Police Surveillance Technologies And Privacy Protection In India: A Constitutional And Institutional Analysis Of Facial Recognition Systems Post-Puttaswamy Judgement
- IJLLR Journal
- 7 days ago
- 1 min read
Prananjeya B Gujjala, LLM (Criminal and Security Laws), Symbiosis Law School, Pune
ABSTRACT
Surveillance technologies have been gradually integrated into India policing that have radically changed the connection between the State and the individual. Facial recognition systems are one of the invasive types of surveillance among them, and they allow biometric identification at the population level and on a continual basis. This paper discusses the constitutional and institutional outlooks of the National Automated Facial Recognition System (NAFRS), which is a centralized facial recognition system used by law enforcement agencies in India.

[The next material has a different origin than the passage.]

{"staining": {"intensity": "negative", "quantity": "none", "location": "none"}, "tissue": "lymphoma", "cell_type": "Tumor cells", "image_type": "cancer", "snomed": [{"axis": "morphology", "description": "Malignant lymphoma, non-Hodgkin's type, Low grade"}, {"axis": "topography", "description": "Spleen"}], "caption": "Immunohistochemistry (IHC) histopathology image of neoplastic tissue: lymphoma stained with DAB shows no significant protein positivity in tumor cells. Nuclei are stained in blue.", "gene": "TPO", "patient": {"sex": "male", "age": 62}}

Locating NAFRS in the aftermath of Justice K.S. Puttaswamy (Retd.). v. Union of India, the paper relies on the proportionality test of legality, necessity and proportionality to determine whether the system is compliant with Articles 14 and 21 of the Constitution. It concludes that NAFRS is not legally authorized, has no significant protection, and minimal supervision, making it a unconstitutional grey zone. The paper additionally reveals that the claims of necessity lack empirical evidence and that the magnitude and structure of facial recognition policing leads to imbalanced invasion in privacy and equality, especially since risks of algorithmic bias is recorded.
Besides the analysis of the doctrine, the paper points to structural deficits in police accountability and institutional capacity, which intensify the uncontrolled risks of surveillance. Based on comparative regulation strategies of the other constitutional democracies, the paper will end by either promoting a temporary police use of facial recognition moratorium or the passage of a rights-based legislative framework to guarantee constitutional adherence.